Selesai dengan kalimatnya Jeno memilih melepas alat bantu dengarnya. Lami menatap Jeno sedikit tak percaya. Jeno mengalihkan perhatiannya ke jendela mobil dan melihat jalanan kota yang cukup padat. Lami berusaha menahan air matanya agar tidak jatuh. Alasan Jeno mengalihkan perhatiannya hanya karena tidak ingin menatap Lami yang berkaca-kaca.
***
Langit menggelap begitu Jeno sampai di rumah, lebih tepatnya rumah Chilhyun. Ia pikir di rumag akan sepi karena tadi sore Jaehyun mengabari akan pulang ke apartemen, namun yang ia dapati kedua orang tua dan saudaranya sedang duduk di ruang keluarga. Jeno diam begitu empat pasang mata mengalihkan atensi mereka padanya.
Raut tegang, kesal, dan bingung bisa Jeno baca dari wajah Jaehyun juga Jaemin. Sunghee yang awalnya terlihat sedih kini tiba-tiba saja tersenyum, atau lebih tepatnya memaksakan senyum untuk menyambut Jeno.
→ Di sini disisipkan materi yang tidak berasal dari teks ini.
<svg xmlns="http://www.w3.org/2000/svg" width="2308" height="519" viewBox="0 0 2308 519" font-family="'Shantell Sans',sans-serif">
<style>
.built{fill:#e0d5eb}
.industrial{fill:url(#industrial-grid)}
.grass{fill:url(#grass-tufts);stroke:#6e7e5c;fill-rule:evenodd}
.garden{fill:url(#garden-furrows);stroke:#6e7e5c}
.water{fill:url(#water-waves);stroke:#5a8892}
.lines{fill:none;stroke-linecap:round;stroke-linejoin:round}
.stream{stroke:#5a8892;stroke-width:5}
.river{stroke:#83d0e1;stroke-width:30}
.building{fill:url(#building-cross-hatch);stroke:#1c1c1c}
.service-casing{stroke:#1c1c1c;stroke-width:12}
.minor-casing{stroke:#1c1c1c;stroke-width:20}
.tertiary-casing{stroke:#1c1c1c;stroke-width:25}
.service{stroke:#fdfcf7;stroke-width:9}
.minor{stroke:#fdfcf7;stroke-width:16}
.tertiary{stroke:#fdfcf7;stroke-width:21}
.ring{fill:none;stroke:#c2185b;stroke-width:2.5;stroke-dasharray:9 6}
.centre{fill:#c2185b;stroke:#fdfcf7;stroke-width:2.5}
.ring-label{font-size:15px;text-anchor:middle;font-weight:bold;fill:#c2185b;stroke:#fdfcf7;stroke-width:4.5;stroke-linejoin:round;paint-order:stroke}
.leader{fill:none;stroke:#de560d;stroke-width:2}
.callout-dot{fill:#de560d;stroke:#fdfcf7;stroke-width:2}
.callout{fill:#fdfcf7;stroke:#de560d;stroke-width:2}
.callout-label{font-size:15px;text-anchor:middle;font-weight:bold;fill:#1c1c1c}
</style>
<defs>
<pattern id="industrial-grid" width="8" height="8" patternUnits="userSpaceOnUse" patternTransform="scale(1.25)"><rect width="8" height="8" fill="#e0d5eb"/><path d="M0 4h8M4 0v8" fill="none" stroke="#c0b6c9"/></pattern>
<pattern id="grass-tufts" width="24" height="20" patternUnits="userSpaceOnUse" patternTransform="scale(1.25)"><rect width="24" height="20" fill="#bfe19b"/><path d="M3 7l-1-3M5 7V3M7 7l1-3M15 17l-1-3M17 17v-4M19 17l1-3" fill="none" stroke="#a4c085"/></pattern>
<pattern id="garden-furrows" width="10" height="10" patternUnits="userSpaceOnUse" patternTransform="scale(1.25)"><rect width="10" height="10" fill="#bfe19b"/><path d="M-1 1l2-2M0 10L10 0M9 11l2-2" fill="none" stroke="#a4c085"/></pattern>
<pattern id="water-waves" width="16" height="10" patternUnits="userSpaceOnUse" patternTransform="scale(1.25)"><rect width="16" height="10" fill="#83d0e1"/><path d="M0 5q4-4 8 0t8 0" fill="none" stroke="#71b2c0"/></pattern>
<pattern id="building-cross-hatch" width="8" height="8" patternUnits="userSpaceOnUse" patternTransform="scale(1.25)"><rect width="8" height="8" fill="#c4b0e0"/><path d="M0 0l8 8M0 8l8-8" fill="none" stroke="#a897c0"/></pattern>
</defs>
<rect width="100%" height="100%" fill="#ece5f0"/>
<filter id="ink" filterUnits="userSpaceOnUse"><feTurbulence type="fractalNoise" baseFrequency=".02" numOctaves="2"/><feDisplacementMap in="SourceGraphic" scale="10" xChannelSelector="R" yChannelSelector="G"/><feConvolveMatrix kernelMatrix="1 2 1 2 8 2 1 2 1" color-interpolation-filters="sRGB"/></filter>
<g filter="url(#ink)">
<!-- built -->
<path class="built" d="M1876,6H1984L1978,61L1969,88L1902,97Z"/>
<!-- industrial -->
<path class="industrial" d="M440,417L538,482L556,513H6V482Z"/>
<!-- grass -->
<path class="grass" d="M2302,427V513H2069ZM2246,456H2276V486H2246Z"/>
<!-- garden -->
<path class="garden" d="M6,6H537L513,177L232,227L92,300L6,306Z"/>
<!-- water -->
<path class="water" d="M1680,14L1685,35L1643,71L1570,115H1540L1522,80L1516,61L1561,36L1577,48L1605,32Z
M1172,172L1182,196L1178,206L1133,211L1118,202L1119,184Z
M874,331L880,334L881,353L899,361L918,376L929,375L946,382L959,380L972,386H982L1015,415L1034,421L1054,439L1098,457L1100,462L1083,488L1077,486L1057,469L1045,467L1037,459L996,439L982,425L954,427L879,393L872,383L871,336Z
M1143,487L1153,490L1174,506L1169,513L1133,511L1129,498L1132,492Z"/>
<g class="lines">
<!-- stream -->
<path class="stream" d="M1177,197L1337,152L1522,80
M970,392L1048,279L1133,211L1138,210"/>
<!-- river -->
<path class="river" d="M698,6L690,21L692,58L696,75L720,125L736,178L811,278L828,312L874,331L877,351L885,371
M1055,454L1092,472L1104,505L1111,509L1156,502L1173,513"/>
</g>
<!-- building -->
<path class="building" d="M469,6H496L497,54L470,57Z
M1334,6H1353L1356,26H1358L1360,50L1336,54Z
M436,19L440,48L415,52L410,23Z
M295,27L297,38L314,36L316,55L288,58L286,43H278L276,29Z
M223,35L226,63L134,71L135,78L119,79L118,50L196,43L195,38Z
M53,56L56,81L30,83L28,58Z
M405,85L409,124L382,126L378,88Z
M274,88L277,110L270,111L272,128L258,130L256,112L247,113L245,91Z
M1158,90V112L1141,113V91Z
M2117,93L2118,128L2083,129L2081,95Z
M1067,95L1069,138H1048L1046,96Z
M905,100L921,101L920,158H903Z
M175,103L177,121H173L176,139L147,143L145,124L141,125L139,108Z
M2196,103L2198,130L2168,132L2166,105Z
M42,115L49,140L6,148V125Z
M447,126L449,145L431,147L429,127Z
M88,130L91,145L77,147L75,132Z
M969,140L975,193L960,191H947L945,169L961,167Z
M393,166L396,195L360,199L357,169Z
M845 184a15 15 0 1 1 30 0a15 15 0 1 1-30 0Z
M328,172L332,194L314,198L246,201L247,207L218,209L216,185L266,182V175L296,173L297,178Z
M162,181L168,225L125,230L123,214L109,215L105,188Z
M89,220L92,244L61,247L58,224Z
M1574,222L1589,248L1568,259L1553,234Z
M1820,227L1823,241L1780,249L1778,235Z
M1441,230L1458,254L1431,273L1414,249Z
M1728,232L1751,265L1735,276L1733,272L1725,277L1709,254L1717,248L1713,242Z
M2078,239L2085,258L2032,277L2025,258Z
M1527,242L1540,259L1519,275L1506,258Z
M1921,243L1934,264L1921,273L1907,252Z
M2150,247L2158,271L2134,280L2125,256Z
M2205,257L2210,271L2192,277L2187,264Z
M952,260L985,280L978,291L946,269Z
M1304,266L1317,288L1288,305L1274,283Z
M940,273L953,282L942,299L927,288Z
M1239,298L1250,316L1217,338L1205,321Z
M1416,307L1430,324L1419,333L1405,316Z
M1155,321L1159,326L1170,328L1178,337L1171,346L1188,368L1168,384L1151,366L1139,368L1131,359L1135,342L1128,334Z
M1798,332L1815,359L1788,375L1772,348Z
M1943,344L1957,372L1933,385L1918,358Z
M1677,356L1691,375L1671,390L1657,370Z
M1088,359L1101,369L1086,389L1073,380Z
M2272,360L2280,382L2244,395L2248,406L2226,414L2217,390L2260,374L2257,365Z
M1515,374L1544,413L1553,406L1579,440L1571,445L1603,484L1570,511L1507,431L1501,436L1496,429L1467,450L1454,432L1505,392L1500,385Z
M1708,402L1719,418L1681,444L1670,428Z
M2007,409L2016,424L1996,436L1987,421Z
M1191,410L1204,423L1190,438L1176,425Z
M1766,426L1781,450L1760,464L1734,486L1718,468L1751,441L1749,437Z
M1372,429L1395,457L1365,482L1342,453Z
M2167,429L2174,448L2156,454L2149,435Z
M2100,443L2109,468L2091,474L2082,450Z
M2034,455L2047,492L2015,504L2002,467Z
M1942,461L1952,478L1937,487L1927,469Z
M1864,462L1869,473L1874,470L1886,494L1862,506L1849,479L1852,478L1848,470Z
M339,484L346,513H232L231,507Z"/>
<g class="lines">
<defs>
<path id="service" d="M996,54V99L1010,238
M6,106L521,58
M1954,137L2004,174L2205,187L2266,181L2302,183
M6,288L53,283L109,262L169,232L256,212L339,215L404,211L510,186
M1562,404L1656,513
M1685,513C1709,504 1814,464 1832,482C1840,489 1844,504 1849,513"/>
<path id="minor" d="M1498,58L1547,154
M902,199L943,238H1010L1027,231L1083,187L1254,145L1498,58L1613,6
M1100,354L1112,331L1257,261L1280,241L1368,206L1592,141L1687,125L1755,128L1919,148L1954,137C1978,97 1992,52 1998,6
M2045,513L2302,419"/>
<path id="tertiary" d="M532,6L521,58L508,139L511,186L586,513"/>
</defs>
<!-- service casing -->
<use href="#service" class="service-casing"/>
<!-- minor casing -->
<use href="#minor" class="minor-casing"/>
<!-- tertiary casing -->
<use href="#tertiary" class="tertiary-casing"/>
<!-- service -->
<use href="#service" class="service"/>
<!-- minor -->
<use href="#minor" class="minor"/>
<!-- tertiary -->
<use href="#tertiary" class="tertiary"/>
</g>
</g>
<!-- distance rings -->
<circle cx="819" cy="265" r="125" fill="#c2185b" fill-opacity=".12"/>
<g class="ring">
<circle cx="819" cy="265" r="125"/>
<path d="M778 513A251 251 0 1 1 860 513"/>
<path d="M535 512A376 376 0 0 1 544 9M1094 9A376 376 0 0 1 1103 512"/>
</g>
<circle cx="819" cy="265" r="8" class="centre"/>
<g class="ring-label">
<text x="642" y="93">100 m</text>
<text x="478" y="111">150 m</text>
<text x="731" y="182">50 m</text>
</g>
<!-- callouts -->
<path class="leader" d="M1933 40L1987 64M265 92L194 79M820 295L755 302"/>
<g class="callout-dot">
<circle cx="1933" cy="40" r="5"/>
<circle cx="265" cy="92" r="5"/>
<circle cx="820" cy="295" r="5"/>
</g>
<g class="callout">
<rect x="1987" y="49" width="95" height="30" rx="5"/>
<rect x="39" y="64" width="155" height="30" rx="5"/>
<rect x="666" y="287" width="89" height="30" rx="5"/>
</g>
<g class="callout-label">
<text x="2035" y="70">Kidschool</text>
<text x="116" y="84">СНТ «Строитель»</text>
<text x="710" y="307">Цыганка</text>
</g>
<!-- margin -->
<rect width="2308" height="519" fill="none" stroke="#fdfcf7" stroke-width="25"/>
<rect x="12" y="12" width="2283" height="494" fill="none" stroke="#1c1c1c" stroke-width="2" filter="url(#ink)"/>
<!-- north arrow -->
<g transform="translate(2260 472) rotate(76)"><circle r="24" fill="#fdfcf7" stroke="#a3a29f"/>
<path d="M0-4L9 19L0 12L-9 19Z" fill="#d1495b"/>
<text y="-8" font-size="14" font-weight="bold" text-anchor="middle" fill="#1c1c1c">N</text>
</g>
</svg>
Begitu pula dengan Chilhyun yang berusaha untuk setenang mungkin.
"Sudah pulang, nak?" Tanya Chilhyun retoris.
"Sudah dapatkan kainnya?" Tanya Sunghee sembari menuntun Jeno duduk, Jeno hanya mengangguk.
"Ada yang sedang kalian bicarakan? Kenapa tegang sekali?" Tanya Jeno langsung pada intinya.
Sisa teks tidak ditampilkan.